AJOG: Neonatal morbidity and mortality by mode of delivery in very preterm neonates



The safest mode of delivery to use for very preterm infants is an ongoing topic of debate. There are many reasons to perform a cesarean delivery in cases of extremely preterm and very preterm infants, including indication for labor, fetal distress, maternal indications, and malpresentation.

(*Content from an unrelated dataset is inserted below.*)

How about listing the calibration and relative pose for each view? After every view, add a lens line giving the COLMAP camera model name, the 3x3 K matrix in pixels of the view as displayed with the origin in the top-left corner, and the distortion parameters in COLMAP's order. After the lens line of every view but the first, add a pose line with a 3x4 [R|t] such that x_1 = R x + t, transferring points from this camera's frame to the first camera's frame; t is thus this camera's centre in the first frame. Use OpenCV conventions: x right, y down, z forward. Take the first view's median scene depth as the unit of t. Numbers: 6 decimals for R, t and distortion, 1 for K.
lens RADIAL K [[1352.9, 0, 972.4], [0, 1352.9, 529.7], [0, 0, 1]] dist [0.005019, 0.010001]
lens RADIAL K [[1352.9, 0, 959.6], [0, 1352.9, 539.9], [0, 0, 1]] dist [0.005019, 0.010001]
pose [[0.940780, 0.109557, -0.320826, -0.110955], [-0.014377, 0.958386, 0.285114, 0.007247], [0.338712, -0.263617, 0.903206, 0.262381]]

This study aimed to determine whether cesarean delivery is associated with a considerable improvement in neonatal morbidity.

Study Design

This study is a retrospective cohort study of all singleton pregnancies, delivered from 22 to 29 weeks’ gestation between 2010 and 2015, admitted for preterm labor or preterm premature rupture of membranes and excluded neonates with a delivery weight ≤500 g, multiple gestations, cases with intrauterine fetal demise, and induced terminations. The primary outcome for the study was a neonatal morbidity composite (Apgar score of <5 at 5 minutes, prolonged ventilation (>28 days), intraventricular hemorrhage, necrotizing enterocolitis, coagulopathy, discharged on home ventilator support, or discharged with enteric feeding tube). Cesarean deliveries were performed for standard obstetrical indications. Regression models were used and adjusted for nulliparity, delivery year, and presentation at the time of delivery to determine whether cesarean delivery is associated with neonatal morbidity or neonatal death.

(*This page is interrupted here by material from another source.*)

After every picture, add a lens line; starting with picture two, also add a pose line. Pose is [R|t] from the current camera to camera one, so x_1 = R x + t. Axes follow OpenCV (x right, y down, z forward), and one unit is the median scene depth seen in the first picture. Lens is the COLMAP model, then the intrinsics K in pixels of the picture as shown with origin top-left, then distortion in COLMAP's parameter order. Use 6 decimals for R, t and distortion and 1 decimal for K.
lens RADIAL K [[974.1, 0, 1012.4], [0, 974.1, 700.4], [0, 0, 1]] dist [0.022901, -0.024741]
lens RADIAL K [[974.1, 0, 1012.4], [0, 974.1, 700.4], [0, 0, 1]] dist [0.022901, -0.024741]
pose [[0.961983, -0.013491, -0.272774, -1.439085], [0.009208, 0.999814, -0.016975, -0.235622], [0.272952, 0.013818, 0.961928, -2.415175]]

There were 271 eligible deliveries, which included 128 cesarean deliveries and 143 vaginal deliveries. The cesarean delivery group had fewer nulliparous patients and more fetuses presenting in breech position at the time of delivery. The overall composite neonatal morbidity occurred in 202 of the 271 (74.5%) deliveries and mortality occurred in 26 of the 271 (9.59%) deliveries. When adjusting for nulliparity, delivery year, and fetal presentation at the time of delivery, cesarean delivery was associated with a decreased risk for death in the delivery room or within 24 hours after delivery (adjusted risk ratio, 0.18; 95% confidence interval, 0.05–0.63; P=.03). Cesarean delivery was associated with an increased use of exogenous surfactant (adjusted risk ratio, 1.20; 95% confidence interval, 1.05–1.38; P=.01) and bag mask ventilation (adjusted risk ratio, 1.17; 95% confidence interval, 1.01–1.37; P=.03). In a secondary analysis that included only patients who received a complete course of steroids, there were no differences in the composite morbidity or mortality.


Cesarean delivery performed for standard obstetrical indications in cases of very preterm neonates is associated with a decreased risk for death in the delivery room or within 24 hours of delivery but is not associated with an improvement in the overall morbidity or mortality.